Qualcomm talks, as well, about “applications in smart grids, environmental sensors, predictive maintenance, utility meters, high-resolution surveillance, and more”. Which sounds very LPWA actually – and probably more NB-IoT and LoRaWAN, even, than LTE-M. Nevertheless, the talk about its near-term (post 2024) usage is all about plugging a tech/app gap; Huawei, say, references “mid-tier applications… with capabilities between these extremes”.
Ericsson is good on the technical achievement, around what has been jettisoned with RedCap: bandwidth requirements, say, are reduced to 20 MHz and 100 MHz in frequency range 1 (FR1; 4.1 GHz to 7.125 GHz) and FR2 (24.25 GHz to 52.6 GHz); the number of ‘receive branches’ is reduced, also, meaning a reduction in receive antennas; the max number of downlink MIMO layers, equal to the number of receive branches, is also reduced.
There are other innovations, too, to make 5G viable for low-power IoT sensors apps, notably with more flex around modulation order, duplex operation / support. Ericsson writes: “Substantial cost and complexity reduction can be achieved… [to] establish RedCap as a distinct device segment from eMBB or [URLLC].” The upshot is lower device complexity, which results in lower cost, longer life, and enough grunt to get most IoT jobs done.
But the message about hole-filling might be considered a smokescreen; most of the industrial IoT applications linked with RedCap are variously quite-well served, from a technical point of view, by LPWA network solutions using NB-IoT, LTE-M, or LoRaWAN – or Sigfox or MIOTY (TS-UNB), or whatever else. And the 2024 time-frame for Release 17 level RedCap-equipped IoT devices to appear gives the rest of the market room to manoeuvre, also.
And with key RedCap advancements – including higher transmission rates, advanced positioning, ‘sidelink’ near-field comms, and even support for unlicensed spectrum – only defined in Release 18 (see Qualcomm graphic below), coming out in the second half of the decade, the IoT game for the cellular crowd remains a long haul. The big short-term (2024) boost is industrial enterprises, including those deploying private 5G, will be able to get two-for-one on IoT networks.
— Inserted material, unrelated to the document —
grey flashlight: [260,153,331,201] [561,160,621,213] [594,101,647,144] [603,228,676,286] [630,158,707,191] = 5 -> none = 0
Omdia explains: “Enterprises looking to deploy a mix of… high-performance and mid-speed devices must deploy two [5G and 4G/LTE] separate networks… [which] creates extra cost and complexity. There is no upgrade path for existing… [LTE-M] devices to migrate to 5G NR. Since most operators do not have immediate plans to phase out 4G networks, this issue is not a primary concern. However, this issue will become a more critical factor in a few years.”
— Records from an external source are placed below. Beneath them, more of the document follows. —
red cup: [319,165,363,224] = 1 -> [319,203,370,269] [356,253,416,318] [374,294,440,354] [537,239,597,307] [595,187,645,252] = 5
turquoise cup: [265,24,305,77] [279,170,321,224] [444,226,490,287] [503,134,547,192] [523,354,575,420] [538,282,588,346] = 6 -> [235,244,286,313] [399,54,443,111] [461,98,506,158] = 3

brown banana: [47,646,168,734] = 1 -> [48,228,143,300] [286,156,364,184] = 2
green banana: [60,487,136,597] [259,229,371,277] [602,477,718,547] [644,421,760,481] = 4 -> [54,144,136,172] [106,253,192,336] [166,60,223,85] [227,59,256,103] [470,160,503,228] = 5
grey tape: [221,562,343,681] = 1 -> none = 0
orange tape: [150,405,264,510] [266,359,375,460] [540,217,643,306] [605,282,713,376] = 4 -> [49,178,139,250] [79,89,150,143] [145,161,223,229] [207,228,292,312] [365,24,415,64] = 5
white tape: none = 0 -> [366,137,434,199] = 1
So really the motivation with RedCap, as Omdia indicates above, is to migrate new and legacy M2M/IoT contracts to 5G NR in time for sun-setting LTE and, with it, NB-IoT and LTE-M. Qualcomm states: “As the 5G evolution continues, there will come a time in the future when communications service providers start to migrate away from 4G toward 5G. With this in mind, 5G NR-Light becomes the platform of choice for future-proofing new mid-tier IoT designs.”
Or does it? It still sounds like a long way off – like another future cellular tech without an ecosystem, or an easy way to sell, and a track record that does not bring much optimism.